BEGIN Dataset records

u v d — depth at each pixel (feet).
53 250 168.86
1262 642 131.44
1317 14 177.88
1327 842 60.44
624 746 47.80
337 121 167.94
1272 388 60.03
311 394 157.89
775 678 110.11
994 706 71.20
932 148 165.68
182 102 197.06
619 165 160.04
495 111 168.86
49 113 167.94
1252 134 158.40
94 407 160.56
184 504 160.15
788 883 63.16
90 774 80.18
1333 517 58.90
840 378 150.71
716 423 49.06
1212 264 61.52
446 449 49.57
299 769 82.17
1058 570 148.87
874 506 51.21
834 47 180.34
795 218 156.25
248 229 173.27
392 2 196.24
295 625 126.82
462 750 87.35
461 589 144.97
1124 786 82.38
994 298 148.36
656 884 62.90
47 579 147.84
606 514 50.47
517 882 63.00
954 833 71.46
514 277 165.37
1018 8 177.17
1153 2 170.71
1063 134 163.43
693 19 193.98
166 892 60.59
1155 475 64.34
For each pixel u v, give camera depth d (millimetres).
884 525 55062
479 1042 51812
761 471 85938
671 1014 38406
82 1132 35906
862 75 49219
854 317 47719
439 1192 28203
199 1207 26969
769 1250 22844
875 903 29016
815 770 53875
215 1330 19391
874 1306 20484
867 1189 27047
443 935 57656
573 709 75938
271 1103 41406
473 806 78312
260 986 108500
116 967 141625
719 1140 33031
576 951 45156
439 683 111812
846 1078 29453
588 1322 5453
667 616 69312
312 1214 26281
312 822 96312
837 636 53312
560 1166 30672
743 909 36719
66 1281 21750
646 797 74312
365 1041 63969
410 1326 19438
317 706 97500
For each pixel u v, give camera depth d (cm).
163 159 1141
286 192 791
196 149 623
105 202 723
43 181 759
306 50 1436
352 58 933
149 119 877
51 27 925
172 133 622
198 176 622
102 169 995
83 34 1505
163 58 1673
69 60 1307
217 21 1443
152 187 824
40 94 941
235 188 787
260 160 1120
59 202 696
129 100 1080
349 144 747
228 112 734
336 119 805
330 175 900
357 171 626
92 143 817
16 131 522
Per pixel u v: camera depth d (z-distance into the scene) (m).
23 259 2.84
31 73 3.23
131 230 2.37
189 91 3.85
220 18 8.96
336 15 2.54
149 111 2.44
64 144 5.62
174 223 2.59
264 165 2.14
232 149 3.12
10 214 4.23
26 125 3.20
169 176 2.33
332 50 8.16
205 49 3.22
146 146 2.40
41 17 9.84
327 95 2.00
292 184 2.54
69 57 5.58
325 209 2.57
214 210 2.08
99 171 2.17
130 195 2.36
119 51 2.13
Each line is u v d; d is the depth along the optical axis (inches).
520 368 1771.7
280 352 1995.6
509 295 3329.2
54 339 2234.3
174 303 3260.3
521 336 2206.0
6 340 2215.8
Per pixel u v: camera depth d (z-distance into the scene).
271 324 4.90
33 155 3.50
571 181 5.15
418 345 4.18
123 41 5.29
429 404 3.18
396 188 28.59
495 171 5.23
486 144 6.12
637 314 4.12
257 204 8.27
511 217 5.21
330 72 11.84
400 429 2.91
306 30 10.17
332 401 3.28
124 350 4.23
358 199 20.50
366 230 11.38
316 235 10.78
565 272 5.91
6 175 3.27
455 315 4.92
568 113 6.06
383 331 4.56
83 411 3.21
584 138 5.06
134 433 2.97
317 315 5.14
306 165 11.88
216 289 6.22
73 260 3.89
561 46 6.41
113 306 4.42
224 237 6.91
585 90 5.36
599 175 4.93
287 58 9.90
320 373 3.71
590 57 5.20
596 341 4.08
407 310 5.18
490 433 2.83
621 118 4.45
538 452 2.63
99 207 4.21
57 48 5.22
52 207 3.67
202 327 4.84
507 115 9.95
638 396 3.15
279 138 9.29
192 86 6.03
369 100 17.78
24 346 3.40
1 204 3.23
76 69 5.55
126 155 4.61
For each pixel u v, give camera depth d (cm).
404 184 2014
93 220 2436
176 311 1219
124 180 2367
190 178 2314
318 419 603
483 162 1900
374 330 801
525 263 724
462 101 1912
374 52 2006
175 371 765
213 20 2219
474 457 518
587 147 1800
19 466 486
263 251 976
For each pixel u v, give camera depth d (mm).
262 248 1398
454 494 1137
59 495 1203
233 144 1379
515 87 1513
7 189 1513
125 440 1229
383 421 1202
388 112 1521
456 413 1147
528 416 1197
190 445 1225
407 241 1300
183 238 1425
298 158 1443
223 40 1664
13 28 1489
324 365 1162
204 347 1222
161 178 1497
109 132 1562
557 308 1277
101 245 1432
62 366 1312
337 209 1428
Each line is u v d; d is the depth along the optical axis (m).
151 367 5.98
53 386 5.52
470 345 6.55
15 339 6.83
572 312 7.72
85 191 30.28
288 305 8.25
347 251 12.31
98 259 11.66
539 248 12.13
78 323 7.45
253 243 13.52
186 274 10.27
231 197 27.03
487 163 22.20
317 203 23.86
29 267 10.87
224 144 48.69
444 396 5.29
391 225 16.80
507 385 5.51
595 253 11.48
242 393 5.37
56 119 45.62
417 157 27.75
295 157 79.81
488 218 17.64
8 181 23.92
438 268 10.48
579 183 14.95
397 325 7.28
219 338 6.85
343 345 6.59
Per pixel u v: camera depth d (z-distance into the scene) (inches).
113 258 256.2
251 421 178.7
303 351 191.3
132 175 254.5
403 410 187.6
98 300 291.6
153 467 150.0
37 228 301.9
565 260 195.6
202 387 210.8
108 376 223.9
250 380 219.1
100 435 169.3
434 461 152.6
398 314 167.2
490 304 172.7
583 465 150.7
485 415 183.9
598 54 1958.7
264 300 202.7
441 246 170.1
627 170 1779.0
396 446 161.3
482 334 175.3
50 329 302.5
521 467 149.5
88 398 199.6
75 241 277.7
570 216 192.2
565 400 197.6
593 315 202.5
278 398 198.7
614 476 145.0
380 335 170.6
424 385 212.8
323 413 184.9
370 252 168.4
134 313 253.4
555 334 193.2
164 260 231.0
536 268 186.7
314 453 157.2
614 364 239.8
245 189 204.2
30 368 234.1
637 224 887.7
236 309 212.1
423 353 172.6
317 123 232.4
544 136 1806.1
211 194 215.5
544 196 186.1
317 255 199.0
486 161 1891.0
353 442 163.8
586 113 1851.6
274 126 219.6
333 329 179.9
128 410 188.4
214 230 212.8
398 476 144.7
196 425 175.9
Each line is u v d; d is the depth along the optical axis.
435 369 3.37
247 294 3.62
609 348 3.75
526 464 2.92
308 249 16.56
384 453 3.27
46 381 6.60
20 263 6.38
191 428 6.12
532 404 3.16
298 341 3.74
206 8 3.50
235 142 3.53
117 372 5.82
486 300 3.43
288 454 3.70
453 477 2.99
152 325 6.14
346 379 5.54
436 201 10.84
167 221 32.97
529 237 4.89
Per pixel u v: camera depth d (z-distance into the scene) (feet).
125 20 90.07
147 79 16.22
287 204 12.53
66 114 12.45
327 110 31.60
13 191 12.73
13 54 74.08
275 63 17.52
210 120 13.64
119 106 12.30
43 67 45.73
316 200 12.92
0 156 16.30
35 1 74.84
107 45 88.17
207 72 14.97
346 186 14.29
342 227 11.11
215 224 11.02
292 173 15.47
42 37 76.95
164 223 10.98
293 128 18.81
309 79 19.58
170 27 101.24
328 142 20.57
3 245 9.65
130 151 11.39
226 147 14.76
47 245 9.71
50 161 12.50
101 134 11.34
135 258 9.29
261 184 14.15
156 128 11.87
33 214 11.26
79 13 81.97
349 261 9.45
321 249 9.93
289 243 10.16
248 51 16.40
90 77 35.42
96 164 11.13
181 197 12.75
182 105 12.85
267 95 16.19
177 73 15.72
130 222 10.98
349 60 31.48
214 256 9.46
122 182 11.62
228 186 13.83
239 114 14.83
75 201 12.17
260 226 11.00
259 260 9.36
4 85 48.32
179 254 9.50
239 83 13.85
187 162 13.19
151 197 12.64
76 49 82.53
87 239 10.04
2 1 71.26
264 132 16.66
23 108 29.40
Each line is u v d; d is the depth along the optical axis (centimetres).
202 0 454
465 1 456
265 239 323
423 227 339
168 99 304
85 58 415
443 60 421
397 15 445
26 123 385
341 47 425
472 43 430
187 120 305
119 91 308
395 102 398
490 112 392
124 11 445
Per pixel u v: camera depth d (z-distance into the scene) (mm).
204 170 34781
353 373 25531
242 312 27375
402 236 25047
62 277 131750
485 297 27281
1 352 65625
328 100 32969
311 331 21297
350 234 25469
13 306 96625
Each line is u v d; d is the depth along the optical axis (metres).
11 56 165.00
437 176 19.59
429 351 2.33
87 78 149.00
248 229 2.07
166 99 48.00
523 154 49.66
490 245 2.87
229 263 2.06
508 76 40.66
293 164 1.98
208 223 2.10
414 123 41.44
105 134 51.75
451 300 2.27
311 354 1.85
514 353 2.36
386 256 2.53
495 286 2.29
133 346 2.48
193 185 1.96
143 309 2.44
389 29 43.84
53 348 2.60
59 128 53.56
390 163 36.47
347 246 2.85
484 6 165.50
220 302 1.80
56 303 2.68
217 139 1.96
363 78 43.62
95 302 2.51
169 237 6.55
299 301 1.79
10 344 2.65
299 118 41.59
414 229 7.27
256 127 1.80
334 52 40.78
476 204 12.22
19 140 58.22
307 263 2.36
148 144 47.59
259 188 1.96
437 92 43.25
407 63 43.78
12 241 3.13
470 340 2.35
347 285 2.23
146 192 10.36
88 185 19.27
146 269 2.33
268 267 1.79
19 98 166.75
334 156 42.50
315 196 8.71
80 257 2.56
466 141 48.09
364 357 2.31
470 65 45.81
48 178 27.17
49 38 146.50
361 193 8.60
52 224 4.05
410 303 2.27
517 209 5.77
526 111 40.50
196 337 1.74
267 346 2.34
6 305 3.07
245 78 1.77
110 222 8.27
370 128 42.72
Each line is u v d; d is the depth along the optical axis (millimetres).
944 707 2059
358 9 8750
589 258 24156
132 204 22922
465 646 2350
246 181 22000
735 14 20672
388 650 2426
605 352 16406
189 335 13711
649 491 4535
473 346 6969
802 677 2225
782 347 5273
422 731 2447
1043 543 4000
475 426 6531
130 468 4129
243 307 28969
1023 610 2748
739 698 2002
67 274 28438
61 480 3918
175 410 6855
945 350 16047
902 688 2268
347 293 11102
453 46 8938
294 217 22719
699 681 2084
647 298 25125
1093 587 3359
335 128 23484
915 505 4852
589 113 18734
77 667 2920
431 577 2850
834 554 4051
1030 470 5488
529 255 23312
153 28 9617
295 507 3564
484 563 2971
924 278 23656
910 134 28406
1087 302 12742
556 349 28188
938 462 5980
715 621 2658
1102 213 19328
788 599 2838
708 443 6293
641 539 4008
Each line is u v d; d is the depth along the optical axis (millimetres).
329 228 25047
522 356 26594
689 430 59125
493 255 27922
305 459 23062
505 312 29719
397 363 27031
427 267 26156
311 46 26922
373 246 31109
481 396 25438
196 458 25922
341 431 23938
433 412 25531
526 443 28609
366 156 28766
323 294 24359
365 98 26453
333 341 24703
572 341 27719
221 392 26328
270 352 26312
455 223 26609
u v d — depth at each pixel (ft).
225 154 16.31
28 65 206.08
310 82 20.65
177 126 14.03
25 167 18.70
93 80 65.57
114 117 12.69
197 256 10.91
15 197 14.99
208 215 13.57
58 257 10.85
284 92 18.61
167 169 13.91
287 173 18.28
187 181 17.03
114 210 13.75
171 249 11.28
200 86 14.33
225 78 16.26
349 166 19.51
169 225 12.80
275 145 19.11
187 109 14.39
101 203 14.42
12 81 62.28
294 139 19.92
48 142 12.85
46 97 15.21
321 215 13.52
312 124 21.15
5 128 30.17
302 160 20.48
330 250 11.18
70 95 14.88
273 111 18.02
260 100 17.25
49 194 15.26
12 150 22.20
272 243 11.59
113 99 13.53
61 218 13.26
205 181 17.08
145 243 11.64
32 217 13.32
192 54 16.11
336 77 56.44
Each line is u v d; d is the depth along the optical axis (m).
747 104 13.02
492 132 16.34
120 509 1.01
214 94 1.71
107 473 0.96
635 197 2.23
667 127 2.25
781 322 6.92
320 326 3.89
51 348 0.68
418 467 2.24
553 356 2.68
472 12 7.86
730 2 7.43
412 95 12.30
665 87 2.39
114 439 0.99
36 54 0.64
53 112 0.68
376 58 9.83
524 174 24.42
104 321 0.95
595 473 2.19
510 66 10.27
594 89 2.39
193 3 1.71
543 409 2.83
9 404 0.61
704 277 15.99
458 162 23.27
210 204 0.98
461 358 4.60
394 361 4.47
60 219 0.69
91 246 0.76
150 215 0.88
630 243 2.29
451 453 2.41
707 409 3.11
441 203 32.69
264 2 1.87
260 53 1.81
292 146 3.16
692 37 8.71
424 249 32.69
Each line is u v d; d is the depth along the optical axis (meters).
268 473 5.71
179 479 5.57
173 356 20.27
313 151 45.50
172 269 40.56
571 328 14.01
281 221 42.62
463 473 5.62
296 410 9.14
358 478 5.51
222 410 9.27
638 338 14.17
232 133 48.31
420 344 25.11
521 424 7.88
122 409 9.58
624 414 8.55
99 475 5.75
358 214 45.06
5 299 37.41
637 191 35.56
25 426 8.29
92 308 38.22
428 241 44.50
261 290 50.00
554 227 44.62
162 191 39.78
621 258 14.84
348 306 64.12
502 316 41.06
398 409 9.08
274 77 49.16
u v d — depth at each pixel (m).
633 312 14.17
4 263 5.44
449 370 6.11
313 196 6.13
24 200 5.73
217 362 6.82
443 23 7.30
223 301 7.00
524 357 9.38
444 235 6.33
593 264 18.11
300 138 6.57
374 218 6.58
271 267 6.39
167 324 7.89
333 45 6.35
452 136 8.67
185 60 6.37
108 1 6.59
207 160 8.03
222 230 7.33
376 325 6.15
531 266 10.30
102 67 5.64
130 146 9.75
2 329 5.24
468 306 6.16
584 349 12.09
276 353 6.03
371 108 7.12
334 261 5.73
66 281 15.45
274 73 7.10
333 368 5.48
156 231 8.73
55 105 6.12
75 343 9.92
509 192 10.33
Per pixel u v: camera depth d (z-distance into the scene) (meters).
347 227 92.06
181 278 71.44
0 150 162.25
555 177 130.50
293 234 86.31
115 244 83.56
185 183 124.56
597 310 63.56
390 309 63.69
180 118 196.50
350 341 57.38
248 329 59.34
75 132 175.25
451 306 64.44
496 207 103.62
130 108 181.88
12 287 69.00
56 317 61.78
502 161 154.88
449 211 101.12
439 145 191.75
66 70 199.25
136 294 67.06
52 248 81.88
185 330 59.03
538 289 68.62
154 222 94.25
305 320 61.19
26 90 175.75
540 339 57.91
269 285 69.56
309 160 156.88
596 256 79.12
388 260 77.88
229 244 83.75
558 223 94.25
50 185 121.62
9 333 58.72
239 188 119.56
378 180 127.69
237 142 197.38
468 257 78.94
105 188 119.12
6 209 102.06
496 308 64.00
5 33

END Dataset records

__Task directions__. Copy out each line of the entries above that holds "meters".

__Solution for this task__.
Each line is u v d; d is the depth along the optical axis (meters).
Per pixel u v: camera depth d (z-distance into the scene) (meters).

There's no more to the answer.